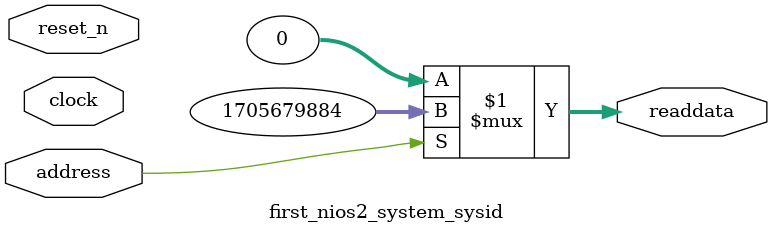
<source format=v>



// synthesis translate_off
`timescale 1ns / 1ps
// synthesis translate_on

// turn off superfluous verilog processor warnings 
// altera message_level Level1 
// altera message_off 10034 10035 10036 10037 10230 10240 10030 

module first_nios2_system_sysid (
               // inputs:
                address,
                clock,
                reset_n,

               // outputs:
                readdata
             )
;

  output  [ 31: 0] readdata;
  input            address;
  input            clock;
  input            reset_n;

  wire    [ 31: 0] readdata;
  //control_slave, which is an e_avalon_slave
  assign readdata = address ? 1705679884 : 0;

endmodule



</source>
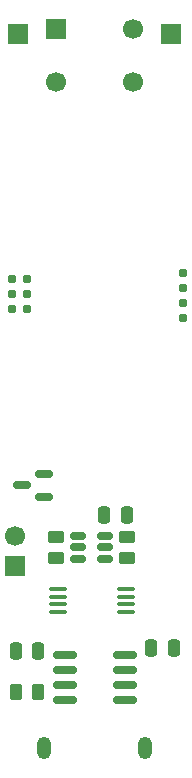
<source format=gbr>
%TF.GenerationSoftware,KiCad,Pcbnew,8.0.6*%
%TF.CreationDate,2024-12-24T16:10:55+01:00*%
%TF.ProjectId,boxmod,626f786d-6f64-42e6-9b69-6361645f7063,rev?*%
%TF.SameCoordinates,Original*%
%TF.FileFunction,Soldermask,Bot*%
%TF.FilePolarity,Negative*%
%FSLAX46Y46*%
G04 Gerber Fmt 4.6, Leading zero omitted, Abs format (unit mm)*
G04 Created by KiCad (PCBNEW 8.0.6) date 2024-12-24 16:10:55*
%MOMM*%
%LPD*%
G01*
G04 APERTURE LIST*
G04 Aperture macros list*
%AMRoundRect*
0 Rectangle with rounded corners*
0 $1 Rounding radius*
0 $2 $3 $4 $5 $6 $7 $8 $9 X,Y pos of 4 corners*
0 Add a 4 corners polygon primitive as box body*
4,1,4,$2,$3,$4,$5,$6,$7,$8,$9,$2,$3,0*
0 Add four circle primitives for the rounded corners*
1,1,$1+$1,$2,$3*
1,1,$1+$1,$4,$5*
1,1,$1+$1,$6,$7*
1,1,$1+$1,$8,$9*
0 Add four rect primitives between the rounded corners*
20,1,$1+$1,$2,$3,$4,$5,0*
20,1,$1+$1,$4,$5,$6,$7,0*
20,1,$1+$1,$6,$7,$8,$9,0*
20,1,$1+$1,$8,$9,$2,$3,0*%
G04 Aperture macros list end*
%ADD10R,1.700000X1.700000*%
%ADD11C,1.700000*%
%ADD12O,1.204000X1.904000*%
%ADD13RoundRect,0.162500X-0.825000X-0.162500X0.825000X-0.162500X0.825000X0.162500X-0.825000X0.162500X0*%
%ADD14RoundRect,0.150000X-0.512500X-0.150000X0.512500X-0.150000X0.512500X0.150000X-0.512500X0.150000X0*%
%ADD15RoundRect,0.250000X0.250000X0.475000X-0.250000X0.475000X-0.250000X-0.475000X0.250000X-0.475000X0*%
%ADD16RoundRect,0.150000X0.587500X0.150000X-0.587500X0.150000X-0.587500X-0.150000X0.587500X-0.150000X0*%
%ADD17C,0.787400*%
%ADD18RoundRect,0.250000X-0.450000X0.262500X-0.450000X-0.262500X0.450000X-0.262500X0.450000X0.262500X0*%
%ADD19RoundRect,0.250000X-0.250000X-0.475000X0.250000X-0.475000X0.250000X0.475000X-0.250000X0.475000X0*%
%ADD20RoundRect,0.250000X0.450000X-0.262500X0.450000X0.262500X-0.450000X0.262500X-0.450000X-0.262500X0*%
%ADD21RoundRect,0.250000X0.262500X0.450000X-0.262500X0.450000X-0.262500X-0.450000X0.262500X-0.450000X0*%
%ADD22RoundRect,0.100000X-0.637500X-0.100000X0.637500X-0.100000X0.637500X0.100000X-0.637500X0.100000X0*%
G04 APERTURE END LIST*
D10*
%TO.C,SW3*%
X92250000Y-52087500D03*
D11*
X98750000Y-52087500D03*
X92250000Y-56587500D03*
X98750000Y-56587500D03*
%TD*%
D10*
%TO.C,J5*%
X89000000Y-52500000D03*
%TD*%
D12*
%TO.C,J1*%
X91230000Y-113000000D03*
X99770000Y-113000000D03*
%TD*%
D10*
%TO.C,J6*%
X102000000Y-52500000D03*
%TD*%
D13*
%TO.C,U1*%
X92962500Y-108905000D03*
X92962500Y-107635000D03*
X92962500Y-106365000D03*
X92962500Y-105095000D03*
X98037500Y-105095000D03*
X98037500Y-106365000D03*
X98037500Y-107635000D03*
X98037500Y-108905000D03*
%TD*%
D14*
%TO.C,U2*%
X94112500Y-96950000D03*
X94112500Y-96000000D03*
X94112500Y-95050000D03*
X96387500Y-95050000D03*
X96387500Y-96000000D03*
X96387500Y-96950000D03*
%TD*%
D15*
%TO.C,C3*%
X98200000Y-93250000D03*
X96300000Y-93250000D03*
%TD*%
D16*
%TO.C,Q3*%
X91187500Y-89800000D03*
X91187500Y-91700000D03*
X89312500Y-90750000D03*
%TD*%
D17*
%TO.C,J2*%
X103000000Y-72750000D03*
X103000000Y-74020000D03*
X103000000Y-75290000D03*
X103000000Y-76560000D03*
%TD*%
D18*
%TO.C,R5*%
X98250000Y-95087500D03*
X98250000Y-96912500D03*
%TD*%
D11*
%TO.C,BT1*%
X88725000Y-95000000D03*
D10*
X88725000Y-97540000D03*
%TD*%
D19*
%TO.C,C1*%
X88800000Y-104750000D03*
X90700000Y-104750000D03*
%TD*%
D17*
%TO.C,J3*%
X88480000Y-75770000D03*
X89750000Y-75770000D03*
X88480000Y-74500000D03*
X89750000Y-74500000D03*
X88480000Y-73230000D03*
X89750000Y-73230000D03*
%TD*%
D20*
%TO.C,R4*%
X92250000Y-96912500D03*
X92250000Y-95087500D03*
%TD*%
D21*
%TO.C,R1*%
X90662500Y-108250000D03*
X88837500Y-108250000D03*
%TD*%
D22*
%TO.C,Q1*%
X92387500Y-101475000D03*
X92387500Y-100825000D03*
X92387500Y-100175000D03*
X92387500Y-99525000D03*
X98112500Y-99525000D03*
X98112500Y-100175000D03*
X98112500Y-100825000D03*
X98112500Y-101475000D03*
%TD*%
D19*
%TO.C,C2*%
X100300000Y-104500000D03*
X102200000Y-104500000D03*
%TD*%
M02*

</source>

■ ■ ■ ■

* Exercise description *
Copy every entry above exactly as it stands, but leave the pictures out.

* Answer to this exercise *
<source format=v>



// synthesis translate_off
`timescale 1ns / 1ps
// synthesis translate_on

// turn off superfluous verilog processor warnings 
// altera message_level Level1 
// altera message_off 10034 10035 10036 10037 10230 10240 10030 

module first_nios2_system_sysid (
               // inputs:
                address,
                clock,
                reset_n,

               // outputs:
                readdata
             )
;

  output  [ 31: 0] readdata;
  input            address;
  input            clock;
  input            reset_n;

  wire    [ 31: 0] readdata;
  //control_slave, which is an e_avalon_slave
  assign readdata = address ? 1705679884 : 0;

endmodule



</source>
<source format=gbr>
%TF.GenerationSoftware,KiCad,Pcbnew,8.0.6*%
%TF.CreationDate,2024-12-24T16:10:55+01:00*%
%TF.ProjectId,boxmod,626f786d-6f64-42e6-9b69-6361645f7063,rev?*%
%TF.SameCoordinates,Original*%
%TF.FileFunction,Soldermask,Bot*%
%TF.FilePolarity,Negative*%
%FSLAX46Y46*%
G04 Gerber Fmt 4.6, Leading zero omitted, Abs format (unit mm)*
G04 Created by KiCad (PCBNEW 8.0.6) date 2024-12-24 16:10:55*
%MOMM*%
%LPD*%
G01*
G04 APERTURE LIST*
G04 Aperture macros list*
%AMRoundRect*
0 Rectangle with rounded corners*
0 $1 Rounding radius*
0 $2 $3 $4 $5 $6 $7 $8 $9 X,Y pos of 4 corners*
0 Add a 4 corners polygon primitive as box body*
4,1,4,$2,$3,$4,$5,$6,$7,$8,$9,$2,$3,0*
0 Add four circle primitives for the rounded corners*
1,1,$1+$1,$2,$3*
1,1,$1+$1,$4,$5*
1,1,$1+$1,$6,$7*
1,1,$1+$1,$8,$9*
0 Add four rect primitives between the rounded corners*
20,1,$1+$1,$2,$3,$4,$5,0*
20,1,$1+$1,$4,$5,$6,$7,0*
20,1,$1+$1,$6,$7,$8,$9,0*
20,1,$1+$1,$8,$9,$2,$3,0*%
G04 Aperture macros list end*
%ADD10R,1.700000X1.700000*%
%ADD11C,1.700000*%
%ADD12O,1.204000X1.904000*%
%ADD13RoundRect,0.162500X-0.825000X-0.162500X0.825000X-0.162500X0.825000X0.162500X-0.825000X0.162500X0*%
%ADD14RoundRect,0.150000X-0.512500X-0.150000X0.512500X-0.150000X0.512500X0.150000X-0.512500X0.150000X0*%
%ADD15RoundRect,0.250000X0.250000X0.475000X-0.250000X0.475000X-0.250000X-0.475000X0.250000X-0.475000X0*%
%ADD16RoundRect,0.150000X0.587500X0.150000X-0.587500X0.150000X-0.587500X-0.150000X0.587500X-0.150000X0*%
%ADD17C,0.787400*%
%ADD18RoundRect,0.250000X-0.450000X0.262500X-0.450000X-0.262500X0.450000X-0.262500X0.450000X0.262500X0*%
%ADD19RoundRect,0.250000X-0.250000X-0.475000X0.250000X-0.475000X0.250000X0.475000X-0.250000X0.475000X0*%
%ADD20RoundRect,0.250000X0.450000X-0.262500X0.450000X0.262500X-0.450000X0.262500X-0.450000X-0.262500X0*%
%ADD21RoundRect,0.250000X0.262500X0.450000X-0.262500X0.450000X-0.262500X-0.450000X0.262500X-0.450000X0*%
%ADD22RoundRect,0.100000X-0.637500X-0.100000X0.637500X-0.100000X0.637500X0.100000X-0.637500X0.100000X0*%
G04 APERTURE END LIST*
D10*
%TO.C,SW3*%
X92250000Y-52087500D03*
D11*
X98750000Y-52087500D03*
X92250000Y-56587500D03*
X98750000Y-56587500D03*
%TD*%
D10*
%TO.C,J5*%
X89000000Y-52500000D03*
%TD*%
D12*
%TO.C,J1*%
X91230000Y-113000000D03*
X99770000Y-113000000D03*
%TD*%
D10*
%TO.C,J6*%
X102000000Y-52500000D03*
%TD*%
D13*
%TO.C,U1*%
X92962500Y-108905000D03*
X92962500Y-107635000D03*
X92962500Y-106365000D03*
X92962500Y-105095000D03*
X98037500Y-105095000D03*
X98037500Y-106365000D03*
X98037500Y-107635000D03*
X98037500Y-108905000D03*
%TD*%
D14*
%TO.C,U2*%
X94112500Y-96950000D03*
X94112500Y-96000000D03*
X94112500Y-95050000D03*
X96387500Y-95050000D03*
X96387500Y-96000000D03*
X96387500Y-96950000D03*
%TD*%
D15*
%TO.C,C3*%
X98200000Y-93250000D03*
X96300000Y-93250000D03*
%TD*%
D16*
%TO.C,Q3*%
X91187500Y-89800000D03*
X91187500Y-91700000D03*
X89312500Y-90750000D03*
%TD*%
D17*
%TO.C,J2*%
X103000000Y-72750000D03*
X103000000Y-74020000D03*
X103000000Y-75290000D03*
X103000000Y-76560000D03*
%TD*%
D18*
%TO.C,R5*%
X98250000Y-95087500D03*
X98250000Y-96912500D03*
%TD*%
D11*
%TO.C,BT1*%
X88725000Y-95000000D03*
D10*
X88725000Y-97540000D03*
%TD*%
D19*
%TO.C,C1*%
X88800000Y-104750000D03*
X90700000Y-104750000D03*
%TD*%
D17*
%TO.C,J3*%
X88480000Y-75770000D03*
X89750000Y-75770000D03*
X88480000Y-74500000D03*
X89750000Y-74500000D03*
X88480000Y-73230000D03*
X89750000Y-73230000D03*
%TD*%
D20*
%TO.C,R4*%
X92250000Y-96912500D03*
X92250000Y-95087500D03*
%TD*%
D21*
%TO.C,R1*%
X90662500Y-108250000D03*
X88837500Y-108250000D03*
%TD*%
D22*
%TO.C,Q1*%
X92387500Y-101475000D03*
X92387500Y-100825000D03*
X92387500Y-100175000D03*
X92387500Y-99525000D03*
X98112500Y-99525000D03*
X98112500Y-100175000D03*
X98112500Y-100825000D03*
X98112500Y-101475000D03*
%TD*%
D19*
%TO.C,C2*%
X100300000Y-104500000D03*
X102200000Y-104500000D03*
%TD*%
M02*

</source>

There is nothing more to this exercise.